* YOUR OBJECTIVE:
Search term "linejoin": copy each line of the records that contains it.
(Beginning of EXERCISE DATA)
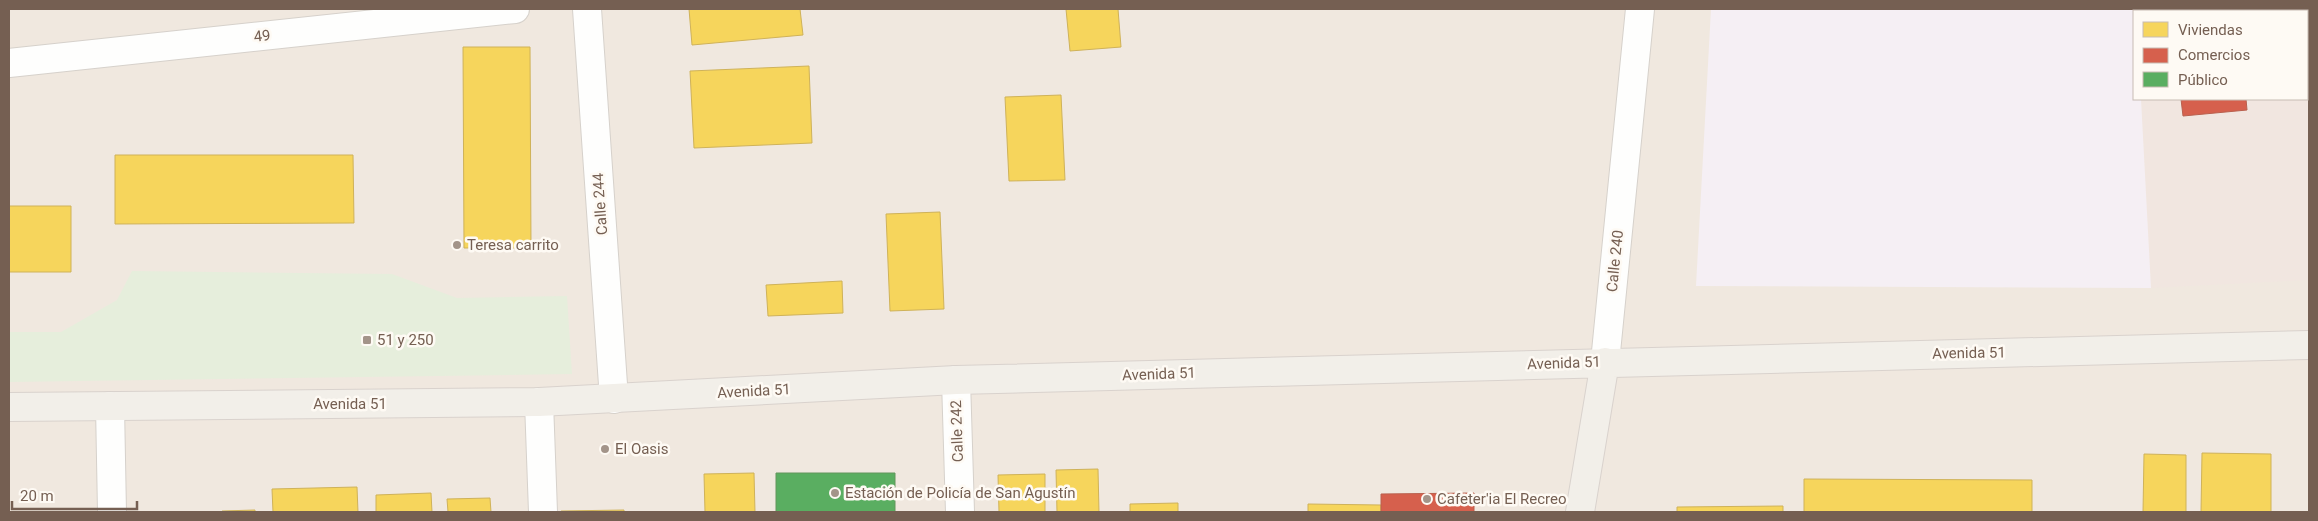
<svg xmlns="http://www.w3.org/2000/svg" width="2318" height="521" viewBox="0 0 2318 521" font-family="Roboto,sans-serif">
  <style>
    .residential { fill: #f0e8df; fill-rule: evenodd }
    .commercial { fill: #f1e6e0 }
    .education { fill: #f5eff4 }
    .green { fill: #e6eedc }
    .homes { fill: #f6d55c; stroke: #cfb259 }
    .shops { fill: #d6604d; stroke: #b9604e }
    .public { fill: #5aae61; stroke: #62965c }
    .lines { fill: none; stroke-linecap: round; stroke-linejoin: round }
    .minor-casing { stroke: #d6d1cb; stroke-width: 30 }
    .major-casing { stroke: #d9d2cd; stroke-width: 30 }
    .minor { stroke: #fefefd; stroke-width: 28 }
    .major { stroke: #f2efe9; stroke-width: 28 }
    .poi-dot { fill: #a39489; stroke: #fefaf4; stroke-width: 2 }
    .labels { text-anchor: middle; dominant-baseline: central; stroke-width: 5; stroke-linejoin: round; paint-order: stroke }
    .street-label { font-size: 15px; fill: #755f52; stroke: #fefaf4 }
    .poi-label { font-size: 15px; fill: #755f52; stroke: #fefaf4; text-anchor: start }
  </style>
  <rect width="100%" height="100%" fill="#f8f5f0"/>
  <!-- residential -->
  <path class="residential" d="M9,9H2309V512H9ZM2134,11H2307V99H2134Z"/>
  <!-- commercial -->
  <path class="commercial" d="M2136,9H2309V280L2151,288L2141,99H2307V11H2136Z"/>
  <!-- education -->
  <path class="education" d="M1711,9H2136L2134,99H2141L2151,288L1696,286Z"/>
  <!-- green -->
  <path class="green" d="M132,271L392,274L457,298L567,296L572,374L9,382V332H61L117,300Z"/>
  <!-- homes -->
  <path class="homes" d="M689,9H800L803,35L692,45Z
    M1066,9H1118L1121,47L1070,51Z
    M463,47H530L531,248H464Z
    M809,66L812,143L694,148L690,71Z
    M1061,95L1065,180L1009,181L1005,97Z
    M115,155H353L354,223L115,224Z
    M9,206H71V272H9Z
    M940,212L944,309L890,311L886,214Z
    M842,281L843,313L768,316L766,285Z
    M2202,453L2271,454V512H2201Z
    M2144,454L2186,455V512H2143Z
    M1098,469L1099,512H1057L1056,470Z
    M754,473L755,512H705L704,474Z
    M1045,474V512H999L998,475Z
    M1804,479L2032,480V512H1804Z
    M357,487L358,512H273L272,489Z
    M431,493L432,512H376V495Z
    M490,498L491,512H448L447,499Z
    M1178,503V512H1130V504Z
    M1308,504L1381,505V512H1308Z
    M1783,506V512H1677V507Z
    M255,510V512H222V511Z
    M624,510V512H561V511Z"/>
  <!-- shops -->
  <path class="shops" d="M2172,9H2237V11H2172Z
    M2181,99H2246L2247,110L2183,116Z
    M1474,493V512H1381V494Z"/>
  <!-- public -->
  <path class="public" d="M776,473H895V512H776Z"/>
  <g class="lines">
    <defs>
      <path id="minor" d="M587,9L614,399
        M9,63L515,9
        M1605,362L1640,9
        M956,380L960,512
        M539,402L543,512
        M110,406L112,512"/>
      <path id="major" d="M9,407L539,402L956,380L2309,345
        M1580,512L1605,362"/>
    </defs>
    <!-- minor casing -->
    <use href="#minor" class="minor-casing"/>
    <!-- major casing -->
    <use href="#major" class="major-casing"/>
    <!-- minor -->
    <use href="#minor" class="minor"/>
    <!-- major -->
    <use href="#major" class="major"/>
  </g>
  <!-- markers -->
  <g class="poi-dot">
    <circle cx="457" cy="245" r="5"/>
    <rect x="362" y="335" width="10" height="10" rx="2.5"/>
    <circle cx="605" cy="449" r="5"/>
    <circle cx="835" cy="493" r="5"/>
    <circle cx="1427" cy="499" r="5"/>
  </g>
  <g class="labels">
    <!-- street labels -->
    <g class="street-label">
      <text transform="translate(262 36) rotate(-6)">49</text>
      <text transform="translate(600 204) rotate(-94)">Calle 244</text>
      <text transform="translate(1615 261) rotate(-84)">Calle 240</text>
      <text transform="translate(1969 353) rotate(-1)">Avenida 51</text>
      <text transform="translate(1564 363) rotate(-2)">Avenida 51</text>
      <text transform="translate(1159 374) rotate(-2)">Avenida 51</text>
      <text transform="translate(754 391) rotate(-3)">Avenida 51</text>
      <text x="350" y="404">Avenida 51</text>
      <text transform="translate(957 431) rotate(-92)">Calle 242</text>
    </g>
    <!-- poi labels -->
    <g class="poi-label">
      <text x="467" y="245">Teresa carrito</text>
      <text x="377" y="340">51 y 250</text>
      <text x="615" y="449">El Oasis</text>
      <text x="845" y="493">Estación de Policía de San Agustín</text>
      <text x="1437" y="499">Cafeter'ia El Recreo</text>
    </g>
  </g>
  <!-- border -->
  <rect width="2318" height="521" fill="none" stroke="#755f52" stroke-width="20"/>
  <!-- legend -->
  <rect x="2133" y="10" width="175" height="90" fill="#fefaf4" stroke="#c7bcb3"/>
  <rect x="2143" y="22" width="25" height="15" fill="#f6d55c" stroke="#c7bcb3"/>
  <text x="2178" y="35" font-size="15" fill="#755f52">Viviendas</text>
  <rect x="2143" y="48" width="25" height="15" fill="#d6604d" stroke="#c7bcb3"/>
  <text x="2178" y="60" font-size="15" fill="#755f52">Comercios</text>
  <rect x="2143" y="72" width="25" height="15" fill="#5aae61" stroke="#c7bcb3"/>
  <text x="2178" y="85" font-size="15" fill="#755f52">Público</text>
  <!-- scale -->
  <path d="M12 501v8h125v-8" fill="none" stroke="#755f52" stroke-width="2.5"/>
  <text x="20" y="501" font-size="15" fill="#755f52" stroke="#fefaf4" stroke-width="4" paint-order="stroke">20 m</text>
</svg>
(End of EXERCISE DATA)
* RESPONSE AREA:
    .lines { fill: none; stroke-linecap: round; stroke-linejoin: round }
    .labels { text-anchor: middle; dominant-baseline: central; stroke-width: 5; stroke-linejoin: round; paint-order: stroke }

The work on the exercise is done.